Les actualités et informations générales sur le Togo

Un nouveau chemin de fer en Afrique de l’Ouest d’ici 2010

Dans un contexte marqué par la vétusté de la plupart des chemins de fer qui relient les pays ouest africains, ce projet a été bien accueilli par le dernier Sommet sur le NEPAD qui s’était récemment tenu dans la capitale sénégalaise, Dakar, au point que le Sénégal y a adhéré.L’Union Economique et Monétaire Ouest Africaine ne dispose que de 3 918 kms de voies ferrées et de 89 locomotives de lignes, 50 locomotives de manoeuvres, 28 autorails pour assurer une couverture du trafic sur l’ensemble des réseaux ferroviaires.

Le Directeur général d’Africarail, Michel Bosio, a récemment indiqué que l’interconnexion ferroviaire entre le Bénin, le Burkina Faso, le Niger, le Togo et la construction de 2000 km de voies ferrées, se fera en deux phases et coûtera 2 milliards de dollars environ.
La première phase reliera la capitale burkinabé, Ouagadougou, au port de Cotonou au Bénin, en passant par la capitale nigérienne Niamey. Au cours de la deuxième phase, Lomé, capitale du Togo sera reliée au Burkina Faso et au Niger,  » pour en faire une boucle économique complète « . Des extensions sont également prévues, en direction des pays comme la Côte d’Ivoire, le Ghana, la Guinée, le Mali, le Nigeria, le Sénégal et le Tchad.
Au total, trois grands objectifs sont assignés au programme Africarail: transporter les passagers et les marchandises, des pays de l’intérieur de la zone (Burkina Faso, Niger) et des régions limitrophes, à savoir le Sud-Est du Mali et le Nord-Ouest du Nigeria, vers la côte ».

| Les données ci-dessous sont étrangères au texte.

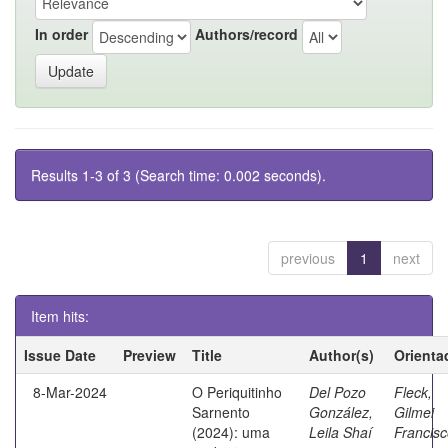
In order
Authors/record
Results 1-3 of 3 (Search time: 0.002 seconds).
previous
1
next
Item hits:
Issue Date
Preview
Title
Author(s)
Orienta
8-Mar-2024
O Periquitinho
Del Pozo
Fleck,
Sarnento
González,
Gilmei
(2024): uma
Leila Shaí
Francis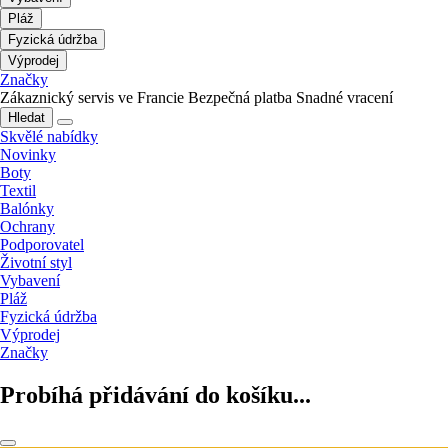
Pláž
Fyzická údržba
Výprodej
Značky
Zákaznický servis ve Francie
Bezpečná platba
Snadné vracení
Hledat
Skvělé nabídky
Novinky
Boty
Textil
Balónky
Ochrany
Podporovatel
Životní styl
Vybavení
Pláž
Fyzická údržba
Výprodej
Značky
Probíhá přidávání do košíku...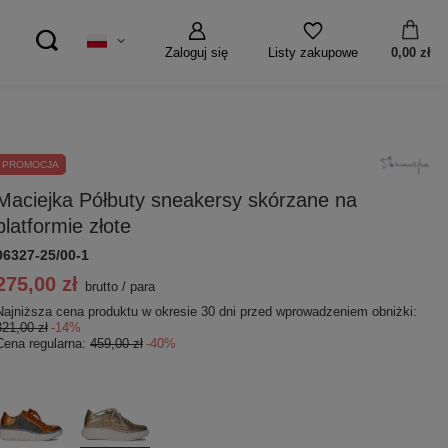
Zaloguj się
0,00 zł
Listy zakupowe
PROMOCJA
Maciejka Półbuty sneakersy skórzane na
platformie złote
06327-25/00-1
275,00 zł
brutto
/
para
Najniższa cena produktu w okresie 30 dni przed wprowadzeniem obniżki:
321,00 zł
-14%
Cena regularna:
459,00 zł
-40%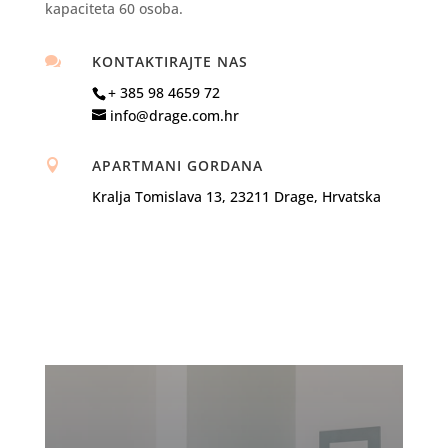
kapaciteta 60 osoba.
KONTAKTIRAJTE NAS

+ 385 98 4659 72
info@drage.com.hr
APARTMANI GORDANA

Kralja Tomislava 13, 23211 Drage, Hrvatska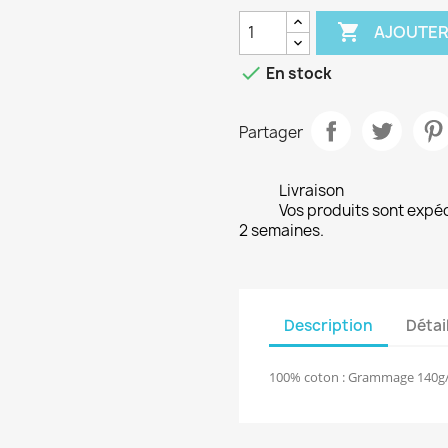

AJOUTER

En stock
Partager
Livraison
Vos produits sont expé
2 semaines.
Description
Détai
100% coton : Grammage 140g/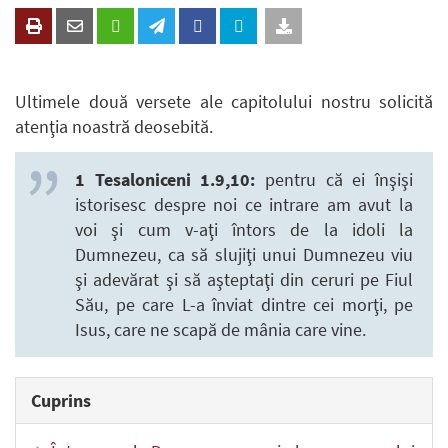
Ultimele două versete ale capitolului nostru solicită
atenţia noastră deosebită.
1 Tesaloniceni 1.9,10:
pentru că ei înşişi
istorisesc despre noi ce intrare am avut la
voi şi cum v-aţi întors de la idoli la
Dumnezeu, ca să slujiţi unui Dumnezeu viu
şi adevărat şi să aşteptaţi din ceruri pe Fiul
Său, pe care L-a înviat dintre cei morţi, pe
Isus, care ne scapă de mânia care vine.
Cuprins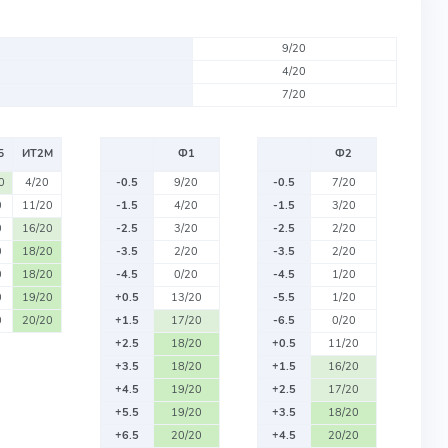
9/20
4/20
7/20
Б
ИТ2М
Ф1
Ф2
0
4/20
-0.5
9/20
-0.5
7/20
0
11/20
-1.5
4/20
-1.5
3/20
0
16/20
-2.5
3/20
-2.5
2/20
0
18/20
-3.5
2/20
-3.5
2/20
0
18/20
-4.5
0/20
-4.5
1/20
0
19/20
+0.5
13/20
-5.5
1/20
0
20/20
+1.5
17/20
-6.5
0/20
+2.5
18/20
+0.5
11/20
+3.5
18/20
+1.5
16/20
+4.5
19/20
+2.5
17/20
+5.5
19/20
+3.5
18/20
+6.5
20/20
+4.5
20/20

Le second objectif est de favoriser l’exploitation des ressources agricoles et minières de l’intérieur.Africarail voudrait à terme, assurer une desserte ferroviaire de voisinage entre les ports de Lomé et de Cotonou.

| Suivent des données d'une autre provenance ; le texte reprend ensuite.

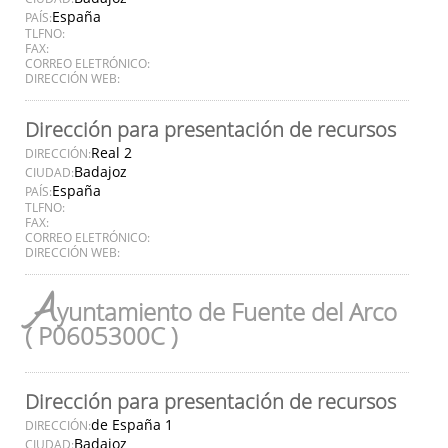
España
PAÍS:
TLFNO:
FAX:
CORREO ELETRÓNICO:
DIRECCIÓN WEB:
Dirección para presentación de recursos
Real 2
DIRECCIÓN:
Badajoz
CIUDAD:
España
PAÍS:
TLFNO:
FAX:
CORREO ELETRÓNICO:
DIRECCIÓN WEB:
A
yuntamiento de Fuente del Arco
( P0605300C )
Dirección para presentación de recursos
de España 1
DIRECCIÓN:
Badajoz
CIUDAD: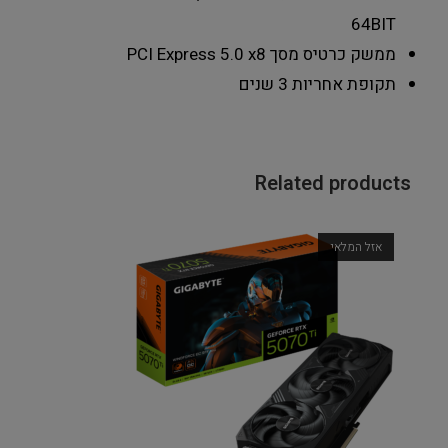
64BIT
ממשק כרטיס מסך
PCI Express 5.0 x8
תקופת אחריות
3 שנים
Related products
אזל המלאי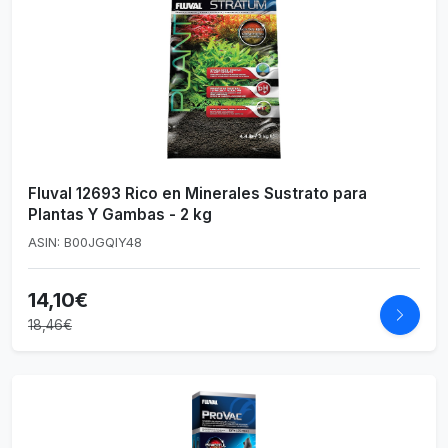
Fluval 12693 Rico en Minerales Sustrato para
Plantas Y Gambas - 2 kg
ASIN: B00JGQIY48
14,10€
18,46€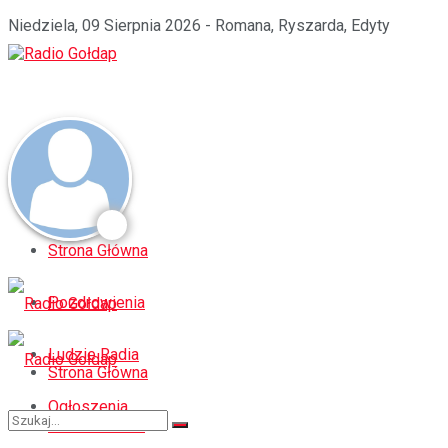
Niedziela, 09 Sierpnia 2026 - Romana, Ryszarda, Edyty
Strona Główna
Pozdrowienia
Ludzie Radia
Strona Główna
Ogłoszenia
Pozdrowienia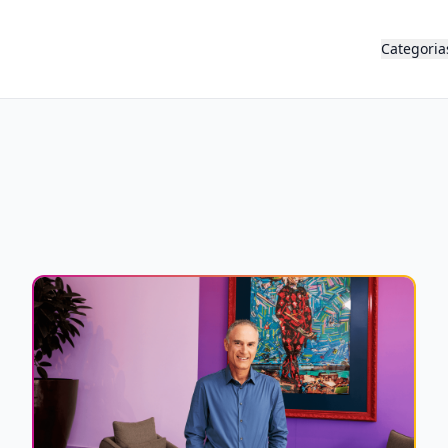
Categoria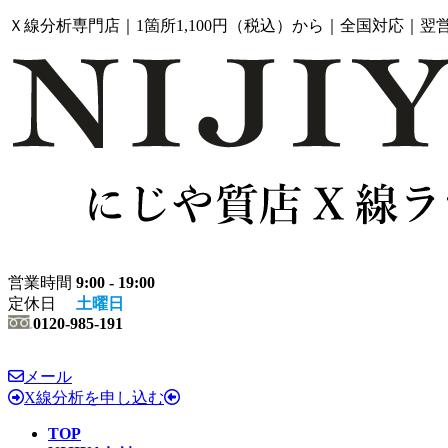
コ
ナ
Ｘ線分析専門店｜1箇所1,100円（税込）から｜全国対応｜翌
ン
ビ
テ
ゲ
ン
ー
ツ
シ
へ
ョ
ス
ン
キ
に
ッ
移
プ
動
営業時間
9:00 - 19:00
定休日
土曜日
0120-985-191
メール
X線分析を申し込む
TOP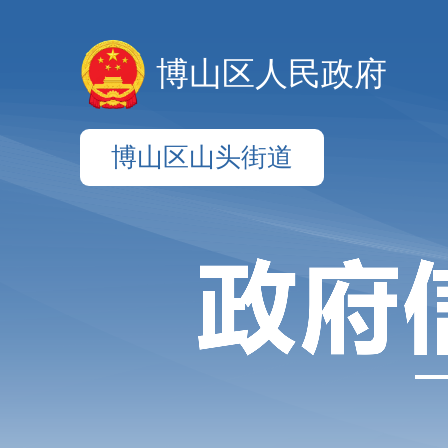
博山区人民政府
博山区山头街道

Africarail a été officiellement créé le 8 février 2002. Le projet est issu d’un protocole d’accord entre le Bénin, le Burkina Faso, le Niger et le Togo. Il est l’héritier du projet Geftarail qui porte le nom d’une société de droit français, qui avait eu la première, l’idée de doter la sous-région ouest africaine d’un réseau ferroviaire performant. La nouvelle société accorde 10% de son capital aux Etats initiateurs du programme, et 90% au secteur privé.